■ Goal of the exercise:
Copy every line from the records below that holds the word "format".

■ Provided material:
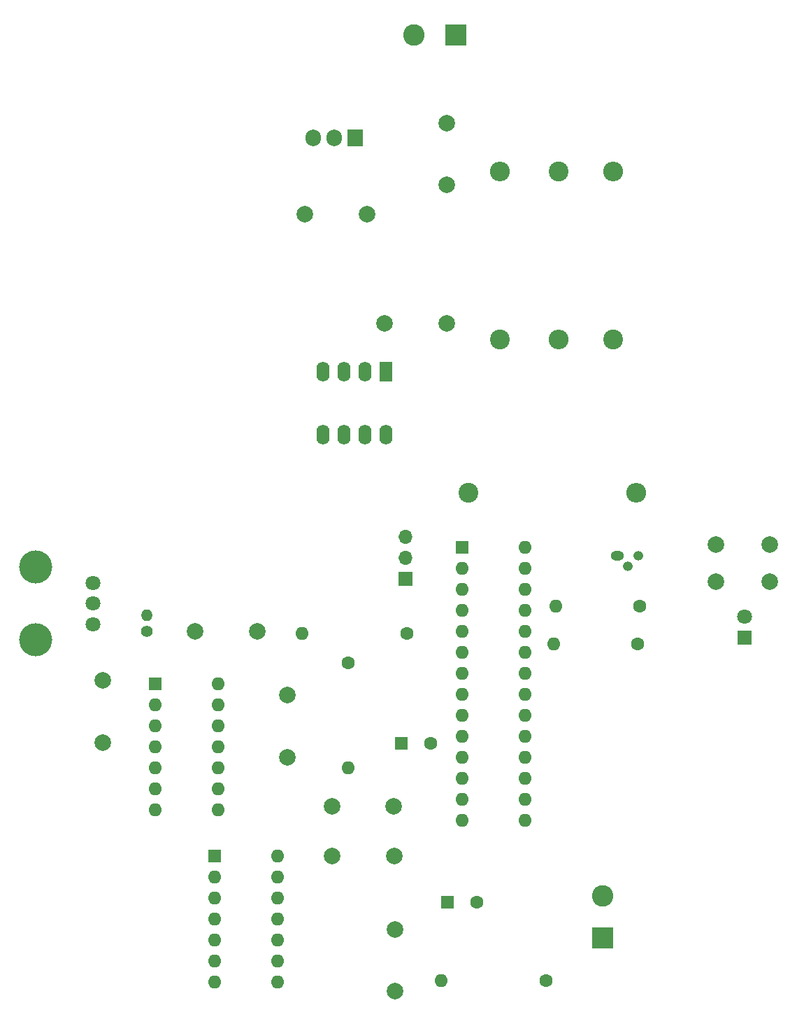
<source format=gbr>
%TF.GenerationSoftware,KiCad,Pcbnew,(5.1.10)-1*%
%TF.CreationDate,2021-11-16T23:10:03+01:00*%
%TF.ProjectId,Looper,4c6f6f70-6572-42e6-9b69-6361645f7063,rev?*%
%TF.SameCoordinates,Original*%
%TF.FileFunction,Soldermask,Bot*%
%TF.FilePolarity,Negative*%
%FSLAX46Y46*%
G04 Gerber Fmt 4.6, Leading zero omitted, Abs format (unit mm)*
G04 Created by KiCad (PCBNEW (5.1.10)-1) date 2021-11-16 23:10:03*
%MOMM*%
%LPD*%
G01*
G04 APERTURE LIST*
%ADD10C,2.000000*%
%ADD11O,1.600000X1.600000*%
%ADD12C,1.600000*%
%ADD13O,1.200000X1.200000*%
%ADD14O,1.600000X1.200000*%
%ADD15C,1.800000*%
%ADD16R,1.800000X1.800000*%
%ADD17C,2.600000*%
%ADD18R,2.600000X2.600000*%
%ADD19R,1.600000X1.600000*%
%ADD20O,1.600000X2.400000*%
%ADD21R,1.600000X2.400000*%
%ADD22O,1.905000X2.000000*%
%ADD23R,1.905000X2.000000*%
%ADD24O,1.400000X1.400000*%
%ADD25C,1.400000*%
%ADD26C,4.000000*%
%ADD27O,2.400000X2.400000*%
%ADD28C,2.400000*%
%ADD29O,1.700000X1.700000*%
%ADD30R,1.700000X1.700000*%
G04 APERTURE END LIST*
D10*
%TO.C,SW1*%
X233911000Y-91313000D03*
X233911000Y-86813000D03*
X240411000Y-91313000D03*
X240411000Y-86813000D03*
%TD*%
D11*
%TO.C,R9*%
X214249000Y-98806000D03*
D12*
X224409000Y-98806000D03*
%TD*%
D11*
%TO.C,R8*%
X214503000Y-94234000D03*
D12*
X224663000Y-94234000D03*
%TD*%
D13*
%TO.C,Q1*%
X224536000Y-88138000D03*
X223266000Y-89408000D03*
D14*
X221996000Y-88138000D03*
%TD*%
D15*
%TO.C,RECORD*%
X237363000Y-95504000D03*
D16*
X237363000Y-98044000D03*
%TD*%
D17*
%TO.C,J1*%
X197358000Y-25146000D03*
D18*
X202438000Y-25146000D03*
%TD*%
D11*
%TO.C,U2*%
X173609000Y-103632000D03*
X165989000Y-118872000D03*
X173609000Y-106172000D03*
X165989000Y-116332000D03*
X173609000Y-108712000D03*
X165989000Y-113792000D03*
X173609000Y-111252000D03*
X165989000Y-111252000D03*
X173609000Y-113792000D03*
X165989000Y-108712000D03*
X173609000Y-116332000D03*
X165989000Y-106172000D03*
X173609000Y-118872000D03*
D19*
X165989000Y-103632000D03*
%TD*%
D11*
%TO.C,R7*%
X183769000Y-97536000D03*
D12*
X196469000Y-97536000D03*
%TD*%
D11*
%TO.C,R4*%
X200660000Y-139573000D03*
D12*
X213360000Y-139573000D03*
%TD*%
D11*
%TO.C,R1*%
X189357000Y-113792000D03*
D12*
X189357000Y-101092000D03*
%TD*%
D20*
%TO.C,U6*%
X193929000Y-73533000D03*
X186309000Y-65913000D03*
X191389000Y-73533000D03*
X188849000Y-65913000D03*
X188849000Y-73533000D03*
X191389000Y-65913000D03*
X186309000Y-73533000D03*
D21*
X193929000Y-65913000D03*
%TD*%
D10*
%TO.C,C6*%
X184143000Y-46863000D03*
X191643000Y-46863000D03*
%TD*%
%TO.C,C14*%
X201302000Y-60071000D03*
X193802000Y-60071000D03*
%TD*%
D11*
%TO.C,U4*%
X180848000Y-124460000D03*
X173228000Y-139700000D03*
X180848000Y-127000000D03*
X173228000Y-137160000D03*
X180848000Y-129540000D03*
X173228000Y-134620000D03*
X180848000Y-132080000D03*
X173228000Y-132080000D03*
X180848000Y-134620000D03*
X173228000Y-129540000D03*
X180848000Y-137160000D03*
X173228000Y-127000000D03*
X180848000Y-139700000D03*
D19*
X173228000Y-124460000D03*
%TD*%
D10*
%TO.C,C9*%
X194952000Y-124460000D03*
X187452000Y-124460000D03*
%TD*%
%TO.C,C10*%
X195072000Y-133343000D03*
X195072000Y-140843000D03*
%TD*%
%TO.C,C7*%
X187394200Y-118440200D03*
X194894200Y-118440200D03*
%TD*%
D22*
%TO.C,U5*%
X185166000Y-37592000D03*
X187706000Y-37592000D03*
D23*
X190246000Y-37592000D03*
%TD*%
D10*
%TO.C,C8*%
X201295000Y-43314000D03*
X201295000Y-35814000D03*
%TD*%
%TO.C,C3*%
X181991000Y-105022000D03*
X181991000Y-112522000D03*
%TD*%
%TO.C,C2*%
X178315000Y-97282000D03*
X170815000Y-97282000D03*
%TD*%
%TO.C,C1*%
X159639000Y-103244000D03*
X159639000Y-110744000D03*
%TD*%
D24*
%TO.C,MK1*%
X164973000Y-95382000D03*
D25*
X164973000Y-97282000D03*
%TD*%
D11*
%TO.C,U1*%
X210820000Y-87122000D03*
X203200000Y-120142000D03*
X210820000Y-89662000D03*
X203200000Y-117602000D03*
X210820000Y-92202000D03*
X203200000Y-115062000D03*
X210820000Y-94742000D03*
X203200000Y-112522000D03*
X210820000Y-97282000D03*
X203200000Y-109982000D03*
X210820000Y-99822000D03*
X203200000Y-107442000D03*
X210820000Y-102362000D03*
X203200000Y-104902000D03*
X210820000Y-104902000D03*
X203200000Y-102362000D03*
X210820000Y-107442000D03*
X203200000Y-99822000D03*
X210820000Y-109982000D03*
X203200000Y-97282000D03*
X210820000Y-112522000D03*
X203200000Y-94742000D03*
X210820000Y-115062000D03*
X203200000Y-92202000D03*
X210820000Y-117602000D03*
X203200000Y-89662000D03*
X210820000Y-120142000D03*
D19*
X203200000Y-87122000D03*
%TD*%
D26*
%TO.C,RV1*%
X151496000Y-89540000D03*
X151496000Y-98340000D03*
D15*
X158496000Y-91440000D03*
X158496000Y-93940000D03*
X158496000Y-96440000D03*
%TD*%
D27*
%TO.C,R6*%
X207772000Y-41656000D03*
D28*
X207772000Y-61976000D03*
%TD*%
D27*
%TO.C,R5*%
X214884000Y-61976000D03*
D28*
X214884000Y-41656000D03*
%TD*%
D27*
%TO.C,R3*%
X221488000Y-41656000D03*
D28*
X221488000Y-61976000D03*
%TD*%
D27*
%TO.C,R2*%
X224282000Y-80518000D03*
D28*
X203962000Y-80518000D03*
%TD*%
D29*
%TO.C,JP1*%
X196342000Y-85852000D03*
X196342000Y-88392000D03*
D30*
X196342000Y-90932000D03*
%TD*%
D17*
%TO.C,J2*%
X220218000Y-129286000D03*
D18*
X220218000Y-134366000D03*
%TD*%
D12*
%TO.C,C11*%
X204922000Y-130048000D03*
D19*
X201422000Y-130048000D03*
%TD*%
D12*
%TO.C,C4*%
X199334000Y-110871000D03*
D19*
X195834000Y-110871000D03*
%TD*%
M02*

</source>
* * *
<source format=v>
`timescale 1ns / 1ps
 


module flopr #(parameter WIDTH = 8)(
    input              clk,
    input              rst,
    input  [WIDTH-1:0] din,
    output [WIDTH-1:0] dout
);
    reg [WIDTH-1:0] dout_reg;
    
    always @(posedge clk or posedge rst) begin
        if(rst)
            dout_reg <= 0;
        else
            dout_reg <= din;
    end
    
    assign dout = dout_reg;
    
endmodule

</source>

■ Task answer:
<source format=gbr>
G04 Gerber Fmt 4.6, Leading zero omitted, Abs format (unit mm)*
<source format=v>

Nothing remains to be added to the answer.